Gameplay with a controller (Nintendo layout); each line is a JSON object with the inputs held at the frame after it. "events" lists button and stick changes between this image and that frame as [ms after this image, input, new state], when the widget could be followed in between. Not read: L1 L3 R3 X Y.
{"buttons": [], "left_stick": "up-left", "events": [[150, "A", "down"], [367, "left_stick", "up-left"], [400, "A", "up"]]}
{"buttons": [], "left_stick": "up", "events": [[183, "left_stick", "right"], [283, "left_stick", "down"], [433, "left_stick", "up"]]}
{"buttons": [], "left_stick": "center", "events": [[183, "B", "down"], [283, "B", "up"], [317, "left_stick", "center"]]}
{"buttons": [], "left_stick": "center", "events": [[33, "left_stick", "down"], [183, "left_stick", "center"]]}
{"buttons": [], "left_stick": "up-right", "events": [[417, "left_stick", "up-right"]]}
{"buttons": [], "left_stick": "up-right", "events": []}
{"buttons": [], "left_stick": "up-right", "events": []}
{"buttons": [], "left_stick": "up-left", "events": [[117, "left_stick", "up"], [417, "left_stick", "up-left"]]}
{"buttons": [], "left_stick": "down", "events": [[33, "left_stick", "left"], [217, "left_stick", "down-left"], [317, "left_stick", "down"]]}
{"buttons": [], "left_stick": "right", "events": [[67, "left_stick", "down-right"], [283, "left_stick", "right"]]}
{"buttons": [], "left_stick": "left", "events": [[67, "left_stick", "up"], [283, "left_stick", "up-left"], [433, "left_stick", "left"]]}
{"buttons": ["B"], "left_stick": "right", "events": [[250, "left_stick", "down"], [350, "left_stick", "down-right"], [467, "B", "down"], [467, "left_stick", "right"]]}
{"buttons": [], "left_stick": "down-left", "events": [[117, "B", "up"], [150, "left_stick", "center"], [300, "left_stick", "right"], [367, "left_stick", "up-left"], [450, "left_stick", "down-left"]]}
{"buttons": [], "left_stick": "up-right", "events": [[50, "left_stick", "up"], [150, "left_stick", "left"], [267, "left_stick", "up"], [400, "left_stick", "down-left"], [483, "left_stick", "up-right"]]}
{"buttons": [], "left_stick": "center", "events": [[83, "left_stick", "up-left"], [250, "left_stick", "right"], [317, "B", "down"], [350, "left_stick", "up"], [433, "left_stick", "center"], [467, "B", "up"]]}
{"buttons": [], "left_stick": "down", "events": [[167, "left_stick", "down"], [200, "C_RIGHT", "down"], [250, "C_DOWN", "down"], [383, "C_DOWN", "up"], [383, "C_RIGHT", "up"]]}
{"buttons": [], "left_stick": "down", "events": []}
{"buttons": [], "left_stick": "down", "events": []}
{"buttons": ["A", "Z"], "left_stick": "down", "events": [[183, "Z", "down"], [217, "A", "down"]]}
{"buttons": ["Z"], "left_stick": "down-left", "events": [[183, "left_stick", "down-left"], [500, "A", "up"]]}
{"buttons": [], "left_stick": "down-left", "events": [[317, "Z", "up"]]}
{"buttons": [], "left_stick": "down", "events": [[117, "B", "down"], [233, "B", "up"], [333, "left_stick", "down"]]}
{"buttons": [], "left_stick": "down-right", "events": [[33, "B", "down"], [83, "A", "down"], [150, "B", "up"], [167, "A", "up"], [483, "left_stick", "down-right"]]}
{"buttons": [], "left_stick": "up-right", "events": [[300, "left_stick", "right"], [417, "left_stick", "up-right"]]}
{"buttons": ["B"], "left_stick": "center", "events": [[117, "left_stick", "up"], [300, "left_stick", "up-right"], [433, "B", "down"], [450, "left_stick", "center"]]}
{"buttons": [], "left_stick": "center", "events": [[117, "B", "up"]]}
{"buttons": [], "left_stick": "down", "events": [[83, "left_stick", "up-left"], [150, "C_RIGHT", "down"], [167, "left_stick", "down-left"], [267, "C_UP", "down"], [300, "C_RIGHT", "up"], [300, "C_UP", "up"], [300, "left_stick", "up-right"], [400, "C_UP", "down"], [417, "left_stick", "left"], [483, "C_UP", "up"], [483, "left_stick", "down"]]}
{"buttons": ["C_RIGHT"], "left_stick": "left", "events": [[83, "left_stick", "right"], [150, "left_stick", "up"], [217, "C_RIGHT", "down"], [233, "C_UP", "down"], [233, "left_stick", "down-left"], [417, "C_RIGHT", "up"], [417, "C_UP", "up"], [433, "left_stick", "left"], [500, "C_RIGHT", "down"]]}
◇ ◇ ◇ ◇
**Instructions for the task**
Please write out the whole listing once more, exactly.

**Response**
Gameplay with a controller (Nintendo layout); each line is a JSON object with the inputs held at the frame after it. "events" lists button and stick changes between this image and that frame as [ms after this image, input, new state], when the widget could be followed in between. Not read: L1 L3 R3 X Y.
{"buttons": [], "left_stick": "up-left", "events": [[150, "A", "down"], [367, "left_stick", "up-left"], [400, "A", "up"]]}
{"buttons": [], "left_stick": "up", "events": [[183, "left_stick", "right"], [283, "left_stick", "down"], [433, "left_stick", "up"]]}
{"buttons": [], "left_stick": "center", "events": [[183, "B", "down"], [283, "B", "up"], [317, "left_stick", "center"]]}
{"buttons": [], "left_stick": "center", "events": [[33, "left_stick", "down"], [183, "left_stick", "center"]]}
{"buttons": [], "left_stick": "up-right", "events": [[417, "left_stick", "up-right"]]}
{"buttons": [], "left_stick": "up-right", "events": []}
{"buttons": [], "left_stick": "up-right", "events": []}
{"buttons": [], "left_stick": "up-left", "events": [[117, "left_stick", "up"], [417, "left_stick", "up-left"]]}
{"buttons": [], "left_stick": "down", "events": [[33, "left_stick", "left"], [217, "left_stick", "down-left"], [317, "left_stick", "down"]]}
{"buttons": [], "left_stick": "right", "events": [[67, "left_stick", "down-right"], [283, "left_stick", "right"]]}
{"buttons": [], "left_stick": "left", "events": [[67, "left_stick", "up"], [283, "left_stick", "up-left"], [433, "left_stick", "left"]]}
{"buttons": ["B"], "left_stick": "right", "events": [[250, "left_stick", "down"], [350, "left_stick", "down-right"], [467, "B", "down"], [467, "left_stick", "right"]]}
{"buttons": [], "left_stick": "down-left", "events": [[117, "B", "up"], [150, "left_stick", "center"], [300, "left_stick", "right"], [367, "left_stick", "up-left"], [450, "left_stick", "down-left"]]}
{"buttons": [], "left_stick": "up-right", "events": [[50, "left_stick", "up"], [150, "left_stick", "left"], [267, "left_stick", "up"], [400, "left_stick", "down-left"], [483, "left_stick", "up-right"]]}
{"buttons": [], "left_stick": "center", "events": [[83, "left_stick", "up-left"], [250, "left_stick", "right"], [317, "B", "down"], [350, "left_stick", "up"], [433, "left_stick", "center"], [467, "B", "up"]]}
{"buttons": [], "left_stick": "down", "events": [[167, "left_stick", "down"], [200, "C_RIGHT", "down"], [250, "C_DOWN", "down"], [383, "C_DOWN", "up"], [383, "C_RIGHT", "up"]]}
{"buttons": [], "left_stick": "down", "events": []}
{"buttons": [], "left_stick": "down", "events": []}
{"buttons": ["A", "Z"], "left_stick": "down", "events": [[183, "Z", "down"], [217, "A", "down"]]}
{"buttons": ["Z"], "left_stick": "down-left", "events": [[183, "left_stick", "down-left"], [500, "A", "up"]]}
{"buttons": [], "left_stick": "down-left", "events": [[317, "Z", "up"]]}
{"buttons": [], "left_stick": "down", "events": [[117, "B", "down"], [233, "B", "up"], [333, "left_stick", "down"]]}
{"buttons": [], "left_stick": "down-right", "events": [[33, "B", "down"], [83, "A", "down"], [150, "B", "up"], [167, "A", "up"], [483, "left_stick", "down-right"]]}
{"buttons": [], "left_stick": "up-right", "events": [[300, "left_stick", "right"], [417, "left_stick", "up-right"]]}
{"buttons": ["B"], "left_stick": "center", "events": [[117, "left_stick", "up"], [300, "left_stick", "up-right"], [433, "B", "down"], [450, "left_stick", "center"]]}
{"buttons": [], "left_stick": "center", "events": [[117, "B", "up"]]}
{"buttons": [], "left_stick": "down", "events": [[83, "left_stick", "up-left"], [150, "C_RIGHT", "down"], [167, "left_stick", "down-left"], [267, "C_UP", "down"], [300, "C_RIGHT", "up"], [300, "C_UP", "up"], [300, "left_stick", "up-right"], [400, "C_UP", "down"], [417, "left_stick", "left"], [483, "C_UP", "up"], [483, "left_stick", "down"]]}
{"buttons": ["C_RIGHT"], "left_stick": "left", "events": [[83, "left_stick", "right"], [150, "left_stick", "up"], [217, "C_RIGHT", "down"], [233, "C_UP", "down"], [233, "left_stick", "down-left"], [417, "C_RIGHT", "up"], [417, "C_UP", "up"], [433, "left_stick", "left"], [500, "C_RIGHT", "down"]]}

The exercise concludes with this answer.